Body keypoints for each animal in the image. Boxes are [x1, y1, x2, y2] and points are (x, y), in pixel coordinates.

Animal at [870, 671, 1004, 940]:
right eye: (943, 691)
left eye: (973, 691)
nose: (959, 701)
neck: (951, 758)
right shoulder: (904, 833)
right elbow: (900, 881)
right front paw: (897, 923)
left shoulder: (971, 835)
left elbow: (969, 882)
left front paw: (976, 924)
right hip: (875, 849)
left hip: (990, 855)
---
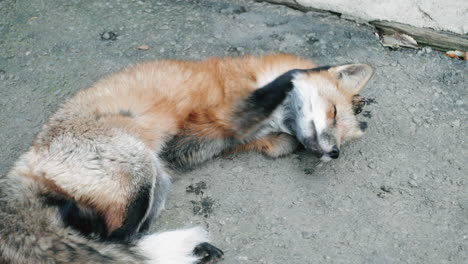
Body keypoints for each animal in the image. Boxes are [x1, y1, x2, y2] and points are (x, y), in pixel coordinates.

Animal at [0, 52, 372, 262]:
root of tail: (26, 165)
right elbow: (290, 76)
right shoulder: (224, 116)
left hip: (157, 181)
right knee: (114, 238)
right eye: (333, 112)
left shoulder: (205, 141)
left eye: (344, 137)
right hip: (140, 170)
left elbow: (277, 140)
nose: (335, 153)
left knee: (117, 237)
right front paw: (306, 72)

- **About this exercise**: From the line containing "right shoulder: (224, 116)" down to the line containing "right front paw: (306, 72)" in the material above, reproduce every line exactly, including the two end lines.

- **Response area**:
right shoulder: (224, 116)
left hip: (157, 181)
right knee: (114, 238)
right eye: (333, 112)
left shoulder: (205, 141)
left eye: (344, 137)
right hip: (140, 170)
left elbow: (277, 140)
nose: (335, 153)
left knee: (117, 237)
right front paw: (306, 72)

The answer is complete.